Dr Theo Stanley, Post-Doctoral Research Fellow, University of Southampton
Theo Stanley is an environmental and cultural geographer whose research examines the relationship between science, technology and environmental justice. He is a post-doctoral research fellow at the University of Southampton, researching food system resilience in the UK poultry industry. He recently completed his PhD at the University of Oxford, which investigated how natural capital schemes affect nature restoration in the Scottish Highlands. For the TRISoMe project, he is excited to better understand the links between chicken production, consumption and environmental issues, and to work closely with a range of stakeholders to improve the chicken industry’s contribution to public and planetary health.
Laura Higham, Veterinary Consultant, FAI Farms
Laura Higham is a veterinary consultant in sustainable agriculture at FAI, working alongside food businesses to drive sustainability in animal-based supply chains with a focus on animal welfare and antimicrobial stewardship. Laura has a varied veterinary background, having worked in practice in the UK and New Zealand, and subsequently in the international NGO sector delivering programmes to support working animal welfare. She is currently finalising a PhD at The Global Academy for Agriculture and Food Systems at Edinburgh University, which explores means of integrating animal welfare and antimicrobial stewardship into the sustainability agenda. This includes utilising multi-criteria decision tools to create evaluations of sustainability that balance economic, ethical, and environmental objectives in agricultural contexts. She also holds an MSc in international animal health and is the founder and a director of social enterprise Vet Sustain, championing sustainability in the veterinary professions.

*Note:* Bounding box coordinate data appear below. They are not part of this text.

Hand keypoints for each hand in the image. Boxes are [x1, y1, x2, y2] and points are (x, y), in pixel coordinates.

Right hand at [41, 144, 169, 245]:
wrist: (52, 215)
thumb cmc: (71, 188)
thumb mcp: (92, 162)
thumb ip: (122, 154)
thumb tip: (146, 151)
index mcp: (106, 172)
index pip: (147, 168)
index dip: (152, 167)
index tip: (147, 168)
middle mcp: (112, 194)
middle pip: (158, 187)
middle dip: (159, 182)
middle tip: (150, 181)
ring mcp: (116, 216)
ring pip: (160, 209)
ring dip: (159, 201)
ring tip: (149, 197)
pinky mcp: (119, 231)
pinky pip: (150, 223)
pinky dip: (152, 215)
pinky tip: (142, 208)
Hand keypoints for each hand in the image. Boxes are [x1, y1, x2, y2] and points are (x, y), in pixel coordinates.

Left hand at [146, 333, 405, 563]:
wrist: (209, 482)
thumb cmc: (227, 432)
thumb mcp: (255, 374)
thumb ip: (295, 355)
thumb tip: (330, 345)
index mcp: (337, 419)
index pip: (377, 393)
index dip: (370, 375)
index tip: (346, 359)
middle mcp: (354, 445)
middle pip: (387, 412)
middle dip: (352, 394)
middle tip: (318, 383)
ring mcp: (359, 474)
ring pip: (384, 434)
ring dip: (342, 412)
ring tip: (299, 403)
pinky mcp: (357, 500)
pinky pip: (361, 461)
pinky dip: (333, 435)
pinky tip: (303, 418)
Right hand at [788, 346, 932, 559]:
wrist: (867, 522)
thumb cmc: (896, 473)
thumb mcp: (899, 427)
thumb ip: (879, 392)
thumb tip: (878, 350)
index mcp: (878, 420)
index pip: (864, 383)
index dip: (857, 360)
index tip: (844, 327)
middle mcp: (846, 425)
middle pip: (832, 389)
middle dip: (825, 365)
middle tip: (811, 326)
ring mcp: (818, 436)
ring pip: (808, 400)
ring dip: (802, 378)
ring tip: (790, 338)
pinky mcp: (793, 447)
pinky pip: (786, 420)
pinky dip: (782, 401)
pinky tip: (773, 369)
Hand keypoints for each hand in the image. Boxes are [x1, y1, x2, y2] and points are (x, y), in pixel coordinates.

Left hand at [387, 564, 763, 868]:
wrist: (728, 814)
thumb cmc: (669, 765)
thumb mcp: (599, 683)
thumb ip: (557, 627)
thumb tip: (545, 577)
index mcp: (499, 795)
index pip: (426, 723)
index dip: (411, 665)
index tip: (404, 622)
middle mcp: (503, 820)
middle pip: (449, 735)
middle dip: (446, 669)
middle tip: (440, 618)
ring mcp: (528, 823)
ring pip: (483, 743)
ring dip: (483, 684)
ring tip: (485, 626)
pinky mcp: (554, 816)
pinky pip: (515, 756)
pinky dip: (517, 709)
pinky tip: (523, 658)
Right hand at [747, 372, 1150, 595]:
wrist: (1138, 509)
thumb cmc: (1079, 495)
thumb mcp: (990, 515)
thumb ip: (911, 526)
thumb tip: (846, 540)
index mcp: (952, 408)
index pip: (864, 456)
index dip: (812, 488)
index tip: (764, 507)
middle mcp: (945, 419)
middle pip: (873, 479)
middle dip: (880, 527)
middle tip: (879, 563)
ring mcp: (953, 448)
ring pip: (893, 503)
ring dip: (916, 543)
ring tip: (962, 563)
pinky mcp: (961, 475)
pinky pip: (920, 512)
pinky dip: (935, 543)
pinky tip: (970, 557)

Sam Church, Illustrator, Writer and live visual recorder
Sam Church is an illustrator, writer and live visual recorder, specialising in getting to the heart of complex information and displaying it back as an engaging, easy to understand story. He's not an expert in anything but is inquisitive about everything and it usually pays off. Recent work includes writing and illustrating a children’s history guide for St Paul’s Cathedral, and an explainer video about health testing in South Wales.
Dr Kathryn Ashill - Artist, Barry Island, South Wales
My practice-as-research has centred around and the key points that have arisen from current discourse around the co-working non-human animal and human animal relationship. By weaving together case studies on animals that perform roles in biotherapies, theatre, visual art and the military, my research has resulted in a series of performance art works involving the different species working for human health.
My research also explores the potential for interspecies climate justice and working together through climate crisis.
For the TRI soMe Chicken project my focus will be the use of chicken in meal preperation, and interspecies caregiving through the life cycle of the broiler chicken.
Within my artwork performance, video and installation present my personal experiences lived working class identity. The culture clash between my background and my artistic practice sits in the disjointed narratives within my work. I pursue the theatricality in the everyday whilst sharing fragments of autobiography, observations on people, history and site.